Put every one of the records below into a two-column CSV with the headers text and answer, one row per record. Place each value in a single quoted field with its line breaks turned into spaces, and leave the pictures out.

# [EXTRACTED DATA]
-----

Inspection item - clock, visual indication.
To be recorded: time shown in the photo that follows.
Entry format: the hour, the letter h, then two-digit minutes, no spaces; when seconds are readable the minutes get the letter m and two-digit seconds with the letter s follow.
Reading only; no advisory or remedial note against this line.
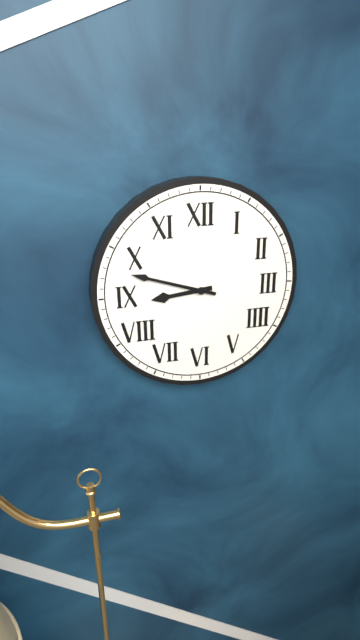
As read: 8h48
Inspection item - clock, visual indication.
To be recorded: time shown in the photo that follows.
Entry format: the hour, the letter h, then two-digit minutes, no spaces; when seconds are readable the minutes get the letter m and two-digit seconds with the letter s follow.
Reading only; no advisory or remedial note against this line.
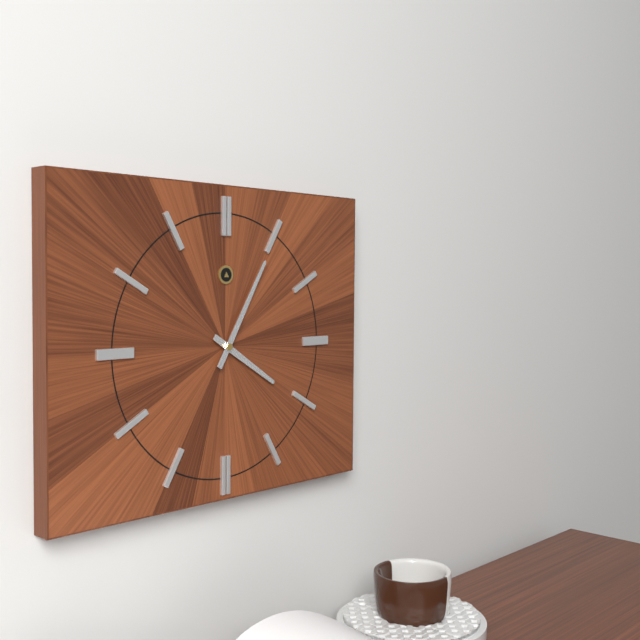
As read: 4h05
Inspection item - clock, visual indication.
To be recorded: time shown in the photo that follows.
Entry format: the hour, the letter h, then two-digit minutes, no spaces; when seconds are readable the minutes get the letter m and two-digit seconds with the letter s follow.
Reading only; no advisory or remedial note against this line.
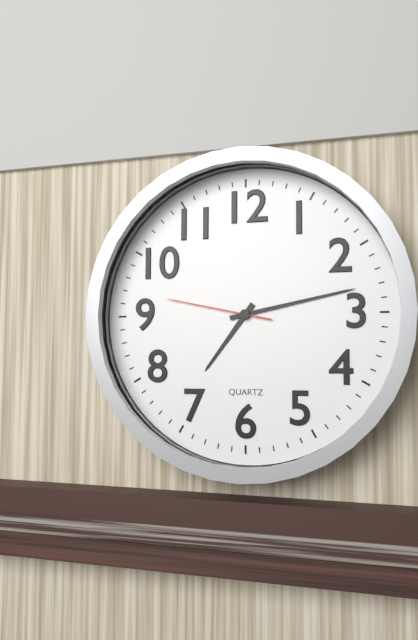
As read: 7h13m47s
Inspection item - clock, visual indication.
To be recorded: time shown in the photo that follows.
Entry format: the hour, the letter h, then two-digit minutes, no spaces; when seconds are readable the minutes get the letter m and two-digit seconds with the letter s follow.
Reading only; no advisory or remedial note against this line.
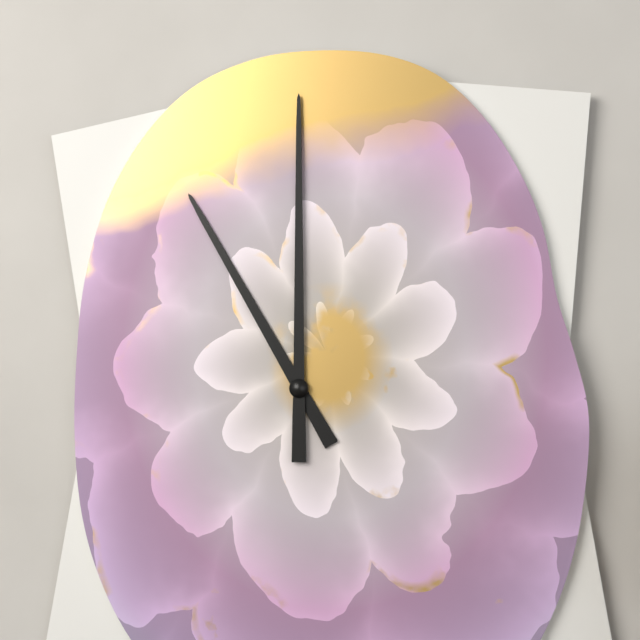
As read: 11h00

-----

# [RESPONSE]
text,answer
"Inspection item - clock, visual indication. To be recorded: time shown in the photo that follows. Entry format: the hour, the letter h, then two-digit minutes, no spaces; when seconds are readable the minutes get the letter m and two-digit seconds with the letter s follow. Reading only; no advisory or remedial note against this line. As read:","8h48"
"Inspection item - clock, visual indication. To be recorded: time shown in the photo that follows. Entry format: the hour, the letter h, then two-digit minutes, no spaces; when seconds are readable the minutes get the letter m and two-digit seconds with the letter s follow. Reading only; no advisory or remedial note against this line. As read:","4h05"
"Inspection item - clock, visual indication. To be recorded: time shown in the photo that follows. Entry format: the hour, the letter h, then two-digit minutes, no spaces; when seconds are readable the minutes get the letter m and two-digit seconds with the letter s follow. Reading only; no advisory or remedial note against this line. As read:","7h13m47s"
"Inspection item - clock, visual indication. To be recorded: time shown in the photo that follows. Entry format: the hour, the letter h, then two-digit minutes, no spaces; when seconds are readable the minutes get the letter m and two-digit seconds with the letter s follow. Reading only; no advisory or remedial note against this line. As read:","11h00"